Alors, à l'aube d'un nouveau couronnement, assiste-t-on aux prémices d'une nouvelle tradition de la famille royale?

Le concept d'une recette officielle du couronnement, qui reflète les engagements du futur souverain ou de la future souveraine, n'a peut-être pas réellement existé jusqu'à présent. Mais après tout, les traditions n'ont pas besoin d'être anciennes pour subsister. De nouvelles traditions voient le jour en permanence, et quoi de mieux lorsqu'elles représentent quelque chose à déguster et à partager? Malgré les nombreuses critiques à l'encontre de la famille royale britannique, sa capacité à se réinventer sans cesse est l'une des raisons pour lesquelles elle existe encore aujourd'hui et parvient à être toujours présente dans la vie quotidienne de ses citoyens.

La recette de la «quiche du couronnement»

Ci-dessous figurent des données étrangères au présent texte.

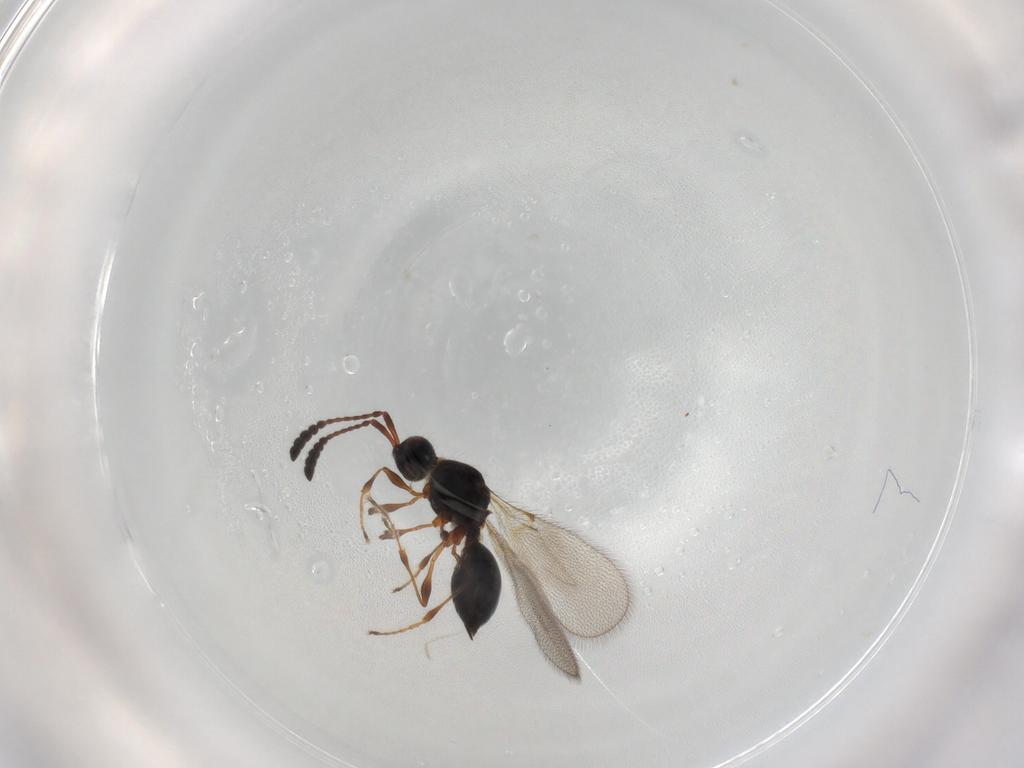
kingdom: Animalia
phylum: Arthropoda
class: Insecta
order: Hymenoptera
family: Diapriidae
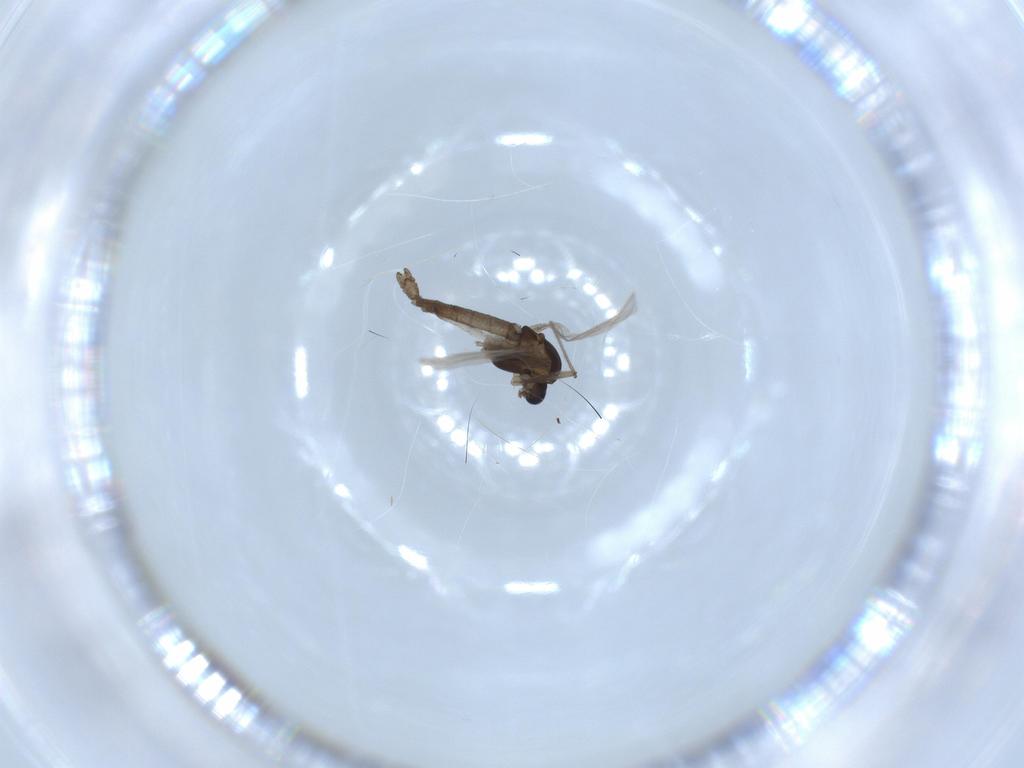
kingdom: Animalia
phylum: Arthropoda
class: Insecta
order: Diptera
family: Chironomidae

Voici la recette officielle de la Coronation Quiche, créée par le chef Mark Flanagan et la cheffe patissière Lucy Wilson, et partagée sur le site de Buckingham Palace.

Pour six personnes:

Ingrédients

Pour la pâte

  • 125 g de farine ordinaire
  • Une pincée de sel
  • 25 g de beurre froid, coupé en dés
  • 25 g de saindoux
  • 2 cuillères à soupe de lait
    (Ou 1 bloc de 250 g de pâte brisée)

Pour la garniture

  • 125 ml de lait
  • 175 ml de crème
  • 2 œufs moyens
  • 1 cuillère à soupe d'estragon frais haché
  • Sel et poivre
  • 100 g de cheddar râpé
  • 180 g d'épinards cuits, légèrement hachés
  • 60 g de fèves ou de haricots de soja cuits

Préparation

  1. Pour préparer la pâte…
    1. Tamiser la farine et le sel dans un bol; ajouter les matières grasses et frotter le mélange du bout des doigts jusqu'à l'obtention d'une texture sableuse, semblable à de la mie de pain.
    2. Ajouter le lait petit à petit et rassembler les ingrédients en une pâte.
    3. Couvrir et laisser reposer au réfrigérateur pendant 30 à 45 minutes.
    4. Fariner légèrement le plan de travail et étaler la pâte en un cercle un peu plus grand que le dessus du moule et d'une épaisseur d'environ 5 mm.
  2. Recouvrir le moule avec la pâte, en veillant à ce qu'il n'y ait pas de trous, sinon le mélange pourrait s'écouler. Couvrir et laisser reposer pendant 30 minutes au réfrigérateur.
  3. Préchauffer le four à 190°C.
  4. Recouvrir la pâte de papier sulfurisé, ajouter des haricots de cuisson et cuire à l'aveugle pendant 15 minutes, avant d'enlever le papier sulfurisé et les haricots de cuisson.
  5. Réduire la température du four à 160°C.
  6. Battre ensemble le lait, la crème, les œufs, les herbes et l'assaisonnement.
  7. Répartir la moitié du fromage râpé dans la base cuite, recouvrir avec les épinards hachés, les haricots et les herbes, puis verser le mélange liquide.
  8. Si nécessaire, remuer délicatement le mélange pour s'assurer que la garniture est uniformément répartie, mais veiller à ne pas endommager la pâte.
  9. Saupoudrer le reste du fromage. Enfourner et cuire pendant 20 à 25 minutes jusqu'à ce que la pâte soit prise et légèrement dorée.